Calendar Date: September 18, 2013
Before: Lahtinen, J.P., Stein, Spain and Egan Jr., JJ.


James M. Bogin, Prisoners' Legal Services of New
York, Albany, for petitioner.
Eric T. Schneiderman, Attorney General, Albany
(Peter H. Schiff of counsel), for respondent.


MEMORANDUM AND JUDGMENT

Proceeding pursuant to CPLR article 78 (transferred to this Court by order of the Supreme Court, entered in Albany County) to review a determination of respondent which found petitioner guilty of violating certain prison disciplinary rules.

After allegedly fomenting a boycott of the nominating and voting process for the inmate liaison committee, petitioner was charged in a misbehavior report with violating rules 100.15 (disorderly conduct), 102.10 (making threats), 104.11 (conduct involving the threat of violence), and 104.12 (leading, organizing, participating or urging others in a work stoppage). He was found guilty of all of the charges except disorderly conduct following a tier III disciplinary hearing and, on administrative appeal, the determination was upheld with a reduction in the penalty assessed. This CPLR article 78 proceeding ensued.

Initially, we find that, contrary to petitioner's contention, the misbehavior report contained sufficient information to apprise petitioner of the charges against him and enable him to prepare a defense (see Matter of Meachem v Fischer, 108 AD3d 973, 974 [2013]; Matter of Hayward v Fischer, 101 AD3d 1308, 1309 [2012]). We also find that the misbehavior report, testimony from the deputy superintendent who conducted the investigation and authored the report, and the confidential information in the record provide substantial evidence to support the determination of guilt as to the violation of rule 104.12. [*2]

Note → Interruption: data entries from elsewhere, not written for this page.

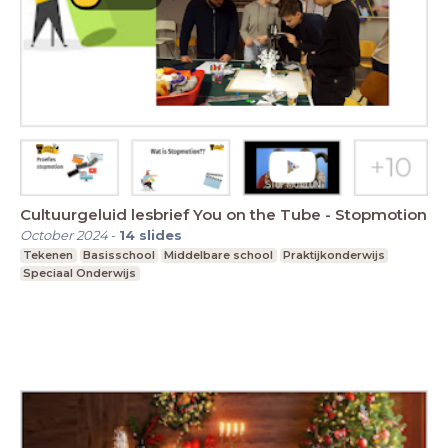
Cultuurgeluid lesbrief You on the Tube - Stopmotion
October 2024
-
14
slides
Tekenen
Basisschool
Middelbare school
Praktijkonderwijs
Speciaal Onderwijs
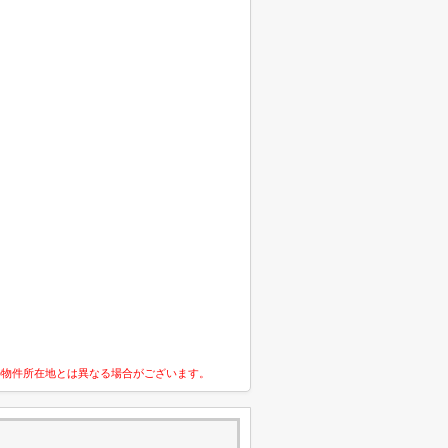
の物件所在地とは異なる場合がございます。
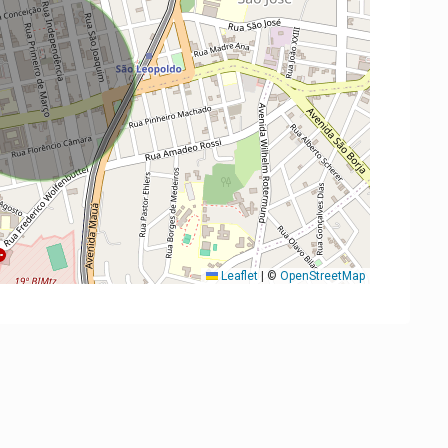
Leaflet
|
©
OpenStreetMap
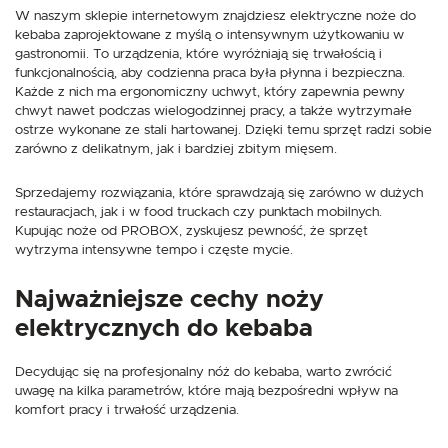
W naszym sklepie internetowym znajdziesz elektryczne noże do
kebaba zaprojektowane z myślą o intensywnym użytkowaniu w
gastronomii. To urządzenia, które wyróżniają się trwałością i
funkcjonalnością, aby codzienna praca była płynna i bezpieczna.
Każde z nich ma ergonomiczny uchwyt, który zapewnia pewny
chwyt nawet podczas wielogodzinnej pracy, a także wytrzymałe
ostrze wykonane ze stali hartowanej. Dzięki temu sprzęt radzi sobie
zarówno z delikatnym, jak i bardziej zbitym mięsem.
Sprzedajemy rozwiązania, które sprawdzają się zarówno w dużych
restauracjach, jak i w food truckach czy punktach mobilnych.
Kupując noże od PROBOX, zyskujesz pewność, że sprzęt
wytrzyma intensywne tempo i częste mycie.
Najważniejsze cechy noży
elektrycznych do kebaba
Decydując się na profesjonalny nóż do kebaba, warto zwrócić
uwagę na kilka parametrów, które mają bezpośredni wpływ na
komfort pracy i trwałość urządzenia.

However, there is merit in petitioner's assertion that substantial evidence did not support the charges based on threats. These charges arose out of the same conduct and involved essentially the same proof at the hearing as we found insufficient in Matter of Rosa v Fischer (___ AD3d ___ [decided herewith]). As in Rosa, there was no direct proof in the record of threats by petitioner and the hearsay evidence in the confidential record was not "sufficiently detailed to allow the Hearing Officer to make an independent assessment to determine its reliability and credibility" (Matter of Torres v Fischer, 101 AD3d 1281, 1282 [2012]; see Matter of Carrasquillo v Rabsatt, 109 AD3d 1036, 1037 [2013]). The remaining arguments are without merit.

Lahtinen, J.P., Stein, Spain and Egan Jr., JJ., concur.

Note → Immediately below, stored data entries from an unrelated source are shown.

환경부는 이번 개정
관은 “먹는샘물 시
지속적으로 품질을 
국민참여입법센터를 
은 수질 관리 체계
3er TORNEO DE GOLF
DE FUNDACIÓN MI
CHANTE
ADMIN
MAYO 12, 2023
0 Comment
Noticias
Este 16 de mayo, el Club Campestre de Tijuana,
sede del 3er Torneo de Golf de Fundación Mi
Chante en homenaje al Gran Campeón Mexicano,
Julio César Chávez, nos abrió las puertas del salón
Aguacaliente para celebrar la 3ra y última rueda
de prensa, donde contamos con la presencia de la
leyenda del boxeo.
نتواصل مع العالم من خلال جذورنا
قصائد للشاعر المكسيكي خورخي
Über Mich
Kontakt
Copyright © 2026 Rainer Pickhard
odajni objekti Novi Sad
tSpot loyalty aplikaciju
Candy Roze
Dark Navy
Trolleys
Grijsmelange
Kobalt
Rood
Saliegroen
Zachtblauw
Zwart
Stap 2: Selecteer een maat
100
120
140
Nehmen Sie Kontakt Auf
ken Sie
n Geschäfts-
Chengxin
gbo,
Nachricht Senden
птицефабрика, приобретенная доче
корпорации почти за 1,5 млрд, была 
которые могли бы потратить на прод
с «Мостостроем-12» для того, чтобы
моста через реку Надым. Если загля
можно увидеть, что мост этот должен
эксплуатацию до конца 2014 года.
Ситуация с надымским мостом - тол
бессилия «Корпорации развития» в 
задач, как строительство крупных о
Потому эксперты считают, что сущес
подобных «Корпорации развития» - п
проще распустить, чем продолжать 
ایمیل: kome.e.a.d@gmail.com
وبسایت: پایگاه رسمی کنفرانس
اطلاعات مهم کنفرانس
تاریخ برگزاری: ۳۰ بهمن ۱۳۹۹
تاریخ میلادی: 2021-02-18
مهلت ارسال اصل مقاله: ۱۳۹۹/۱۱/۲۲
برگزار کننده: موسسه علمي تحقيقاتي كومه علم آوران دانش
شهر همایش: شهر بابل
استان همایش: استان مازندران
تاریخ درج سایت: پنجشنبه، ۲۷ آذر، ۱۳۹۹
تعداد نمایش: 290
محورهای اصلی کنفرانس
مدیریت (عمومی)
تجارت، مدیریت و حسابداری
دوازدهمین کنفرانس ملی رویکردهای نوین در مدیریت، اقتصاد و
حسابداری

ADJUDGED that the determination is modified, without costs, by annulling so much thereof as found petitioner guilty of making threats and conduct involving the threat of violence and imposed a penalty; petition granted to that extent, respondent is directed to expunge all references thereto from petitioner's institutional record and matter remitted to respondent for an administrative redetermination of the penalty on the remaining violation; and, as so modified, confirmed.